Sorry … late to the party. Crazy half day snow days the whole week and then I was gone for the weekend:
Where does this lesson fit in with your curriculum?
I’m sure I could find a place for it in our energy unit. Magnetism, although we refer to it in connection with electricity, is not usually a topic we dwell on too much, but this experiment would make it worthwhile.
Which part or parts of the lesson would your students need extra support in order to be successful?
It is simple enough, which also makes it useful as its a project that can be done in about two periods with high school students.
If you were to teach this lesson to your class, describe your role during the class. What does a successful teacher actively do during this lesson?
I’d introduce the topic of magnetism as a form of energy, provide some examples of how it’s used and how it can be detected and then let the kids start experimenting.
If you were to teach this lesson to your class, describe your student’s role during the class. What does “student success” look like?

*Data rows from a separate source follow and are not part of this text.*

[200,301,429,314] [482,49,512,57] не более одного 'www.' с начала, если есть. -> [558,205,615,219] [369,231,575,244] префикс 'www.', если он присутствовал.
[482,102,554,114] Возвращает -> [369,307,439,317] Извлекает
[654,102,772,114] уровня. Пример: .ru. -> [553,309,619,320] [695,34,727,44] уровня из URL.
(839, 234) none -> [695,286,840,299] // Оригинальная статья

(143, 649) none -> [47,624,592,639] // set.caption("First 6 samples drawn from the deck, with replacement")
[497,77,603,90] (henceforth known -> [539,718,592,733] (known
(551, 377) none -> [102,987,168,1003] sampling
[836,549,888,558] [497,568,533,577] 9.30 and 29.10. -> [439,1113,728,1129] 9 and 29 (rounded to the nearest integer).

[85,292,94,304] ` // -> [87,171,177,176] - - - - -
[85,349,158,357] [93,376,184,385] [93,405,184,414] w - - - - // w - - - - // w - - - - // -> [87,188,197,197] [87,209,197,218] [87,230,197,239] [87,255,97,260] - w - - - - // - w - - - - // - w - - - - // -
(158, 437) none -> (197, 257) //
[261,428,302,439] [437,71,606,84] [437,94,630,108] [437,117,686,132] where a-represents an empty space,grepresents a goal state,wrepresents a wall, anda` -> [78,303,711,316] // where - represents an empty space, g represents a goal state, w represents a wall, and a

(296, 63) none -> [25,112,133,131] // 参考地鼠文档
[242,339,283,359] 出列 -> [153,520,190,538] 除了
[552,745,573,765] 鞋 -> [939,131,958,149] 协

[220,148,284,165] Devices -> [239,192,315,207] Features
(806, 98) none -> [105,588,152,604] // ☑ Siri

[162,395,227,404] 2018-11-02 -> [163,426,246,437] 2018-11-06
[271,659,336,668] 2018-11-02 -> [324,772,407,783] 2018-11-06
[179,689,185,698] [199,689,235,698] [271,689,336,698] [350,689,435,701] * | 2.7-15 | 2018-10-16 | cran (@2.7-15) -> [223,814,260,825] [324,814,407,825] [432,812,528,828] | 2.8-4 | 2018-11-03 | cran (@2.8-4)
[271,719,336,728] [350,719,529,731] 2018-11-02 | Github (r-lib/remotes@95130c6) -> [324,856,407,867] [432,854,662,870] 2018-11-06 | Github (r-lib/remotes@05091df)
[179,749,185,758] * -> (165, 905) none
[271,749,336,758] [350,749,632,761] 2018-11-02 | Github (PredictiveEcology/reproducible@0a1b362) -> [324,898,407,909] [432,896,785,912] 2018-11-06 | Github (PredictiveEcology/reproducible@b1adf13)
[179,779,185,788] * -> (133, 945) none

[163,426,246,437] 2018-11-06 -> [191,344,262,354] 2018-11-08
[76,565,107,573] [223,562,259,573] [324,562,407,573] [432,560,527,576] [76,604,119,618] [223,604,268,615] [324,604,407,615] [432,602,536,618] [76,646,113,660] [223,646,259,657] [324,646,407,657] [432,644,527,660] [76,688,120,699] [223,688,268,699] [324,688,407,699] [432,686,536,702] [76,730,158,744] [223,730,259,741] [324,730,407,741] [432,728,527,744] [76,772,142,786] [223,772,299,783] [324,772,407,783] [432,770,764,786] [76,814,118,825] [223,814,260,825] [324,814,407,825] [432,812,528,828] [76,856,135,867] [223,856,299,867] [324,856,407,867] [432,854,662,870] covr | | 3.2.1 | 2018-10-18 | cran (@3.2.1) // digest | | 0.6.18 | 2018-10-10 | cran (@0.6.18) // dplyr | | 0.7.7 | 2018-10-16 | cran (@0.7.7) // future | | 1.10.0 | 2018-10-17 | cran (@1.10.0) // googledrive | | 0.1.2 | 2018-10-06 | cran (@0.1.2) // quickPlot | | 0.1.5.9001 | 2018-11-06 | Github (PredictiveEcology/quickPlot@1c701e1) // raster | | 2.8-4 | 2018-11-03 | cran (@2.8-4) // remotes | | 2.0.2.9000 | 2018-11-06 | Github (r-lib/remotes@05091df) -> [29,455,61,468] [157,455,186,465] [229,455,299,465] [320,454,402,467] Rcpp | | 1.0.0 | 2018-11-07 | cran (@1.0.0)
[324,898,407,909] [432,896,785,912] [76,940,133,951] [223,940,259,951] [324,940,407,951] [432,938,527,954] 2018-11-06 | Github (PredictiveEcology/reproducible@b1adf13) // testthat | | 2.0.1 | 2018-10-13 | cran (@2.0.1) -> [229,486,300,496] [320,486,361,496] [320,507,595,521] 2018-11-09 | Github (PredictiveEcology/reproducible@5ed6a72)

Students would, with guidance, build all the necessary elements that go into making this experiment work. I’d like to challenge them to come up with ideas to make the search a little more challenging by perhaps incorporating some “depth” into the hiding places. If they used perhaps up to 3 layers of cardboard, the magnetic sensitivity could be affected and perhaps with additional trial and error, students would eventually be able to determine how “deep” the obstacles were so it could be determined whether or not they could pass above or below. This element could be expanded by using the arduino and a “sonar” map of the area could be produced … I’ll have to play more with these ideas to make them real, but perhaps the students can contribute to this.